In my life I mostly sang in a few choirs and a few times, long time ago, I sang alone , in a few local recitals some sort of musical theatre songs. No opera…though my teacher wanted me to do that. I chose other things, and now it seems surreal, for me. Now I can sing from G3 to C6. I sometimes think I am more of a mezzo, as my lower/middle range is better. For singing nicely above G5 I need some exercise...


----------



## rgz (Mar 6, 2010)

Needs option for bass-baritone. And yes I love to sing but most of my favorite arias are for tenors or sopranos so I have to sing them down an octave or so. I can just about stretch down to hit the low D in Oh Wie Will Ich Triumphieren but it's not a pretty sound


----------



## SixFootScowl (Oct 17, 2011)

I once was in a Church choir (in the 1980s) for a while. They told me I was a baritone and put me with Thelma, a grandmother who also sang baritone. I could sing if she was next to me, but if not, I could not sing because the other parts were too distracting. This lasted maybe a few months for me. Wish I had stuck with it though.


----------



## Ingélou (Feb 10, 2013)

I have always loved singing & burst into song at the drop of a hat - this despite the fact that my mother, wanting a bit of peace from her six children, installed a 'Rule of no Singing' in my childhood home. (Yes, really!) I've only sung at church or in school choirs, though. I'd love to find a choir to sing in now, but I don't think I'd have the time, with my fiddling and dancing and (sigh) domestic duties.
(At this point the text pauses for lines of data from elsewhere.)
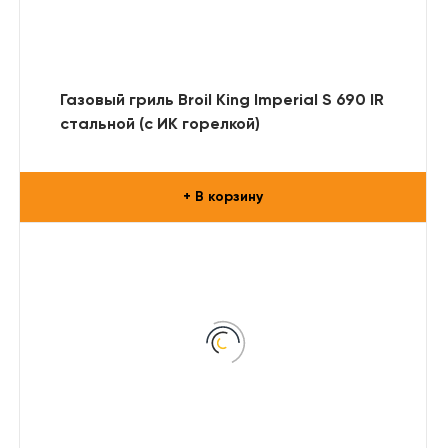
Газовый гриль Broil King Imperial S 690 IR
стальной (с ИК горелкой)
+ В корзину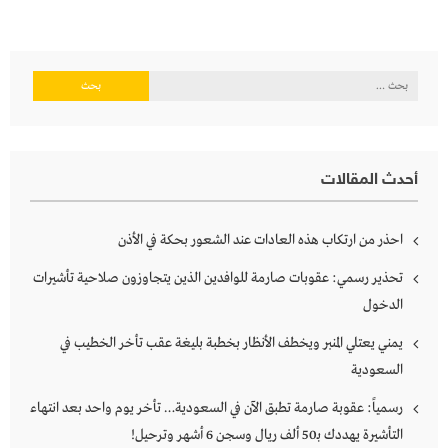
البحث
عن:
أحدث المقالات
احذر من ارتكاب هذه العادات عند الشعور بحكة في الأذن
تحذير رسمي: عقوبات صارمة للوافدين الذين يتجاوزون صلاحية تأشيرات
الدخول
يمني يعتلي المنبر ويخطف الأنظار بخطبة بليغة عقب تأخر الخطيب في
السعودية
رسمياً: عقوبة صارمة تطبق الآن في السعودية… تأخر يوم واحد بعد انتهاء
التأشيرة يهددك بـ50 ألف ريال وسجن 6 أشهر وترحيل!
I am a mezzo-soprano (I think...).


----------



## TurnaboutVox (Sep 22, 2013)

Baritone, but strictly for my own entertainment!


----------



## deggial (Jan 20, 2013)

frog-type as well  not that it stops me from bursting into song, but it frightens small furry lifeforms and has humans question my sanity... such is life.


----------



## Flamme (Dec 30, 2012)

:lol:


----------



## ahammel (Oct 10, 2012)

I like to sing, although I doubt if anybody else likes it especially when I do. I'm somewhere in the bass-baritone range, I suppose. I've toyed with the idea of taking lessons.


----------



## Celloman (Sep 30, 2006)

I am a baritone, but I sing tenor in my church choir. The reason being, we are always short of tenors. Much of what I sing is well above my own tessitura...which explains why my voice is usually "shot" by the end of rehearsal!

Tenor is my favorite male voice type, though! I wish I could sing those high Gs a little easier...


----------



## Jobis (Jun 13, 2013)

Celloman said:


> I am a baritone, but I sing tenor in my church choir. The reason being, we are always short of tenors. Much of what I sing is well above my own tessitura...which explains why my voice is usually "shot" by the end of rehearsal!
> 
> Tenor is my favorite male voice type, though! I wish I could sing those high Gs a little easier...











Tenors are great when they're at least competent singers, but a bad tenor is far more excruciating than a bad baritone or bass.


----------



## Elvira0518 (Mar 1, 2021)

Jobis said:


> Tenors are great when they're at least competent singers, but a bad tenor is far more excruciating than a bad baritone or bass.


Exactly!

I don't know if the same pattern corresponds to sopranos.


----------



## adriesba (Dec 30, 2019)

Lots of threads recently about voice types and if you sing. Anyway, I don't sing much, at least around other people, but I have respect for those who aren't so self conscience! I have a baritone voice.


----------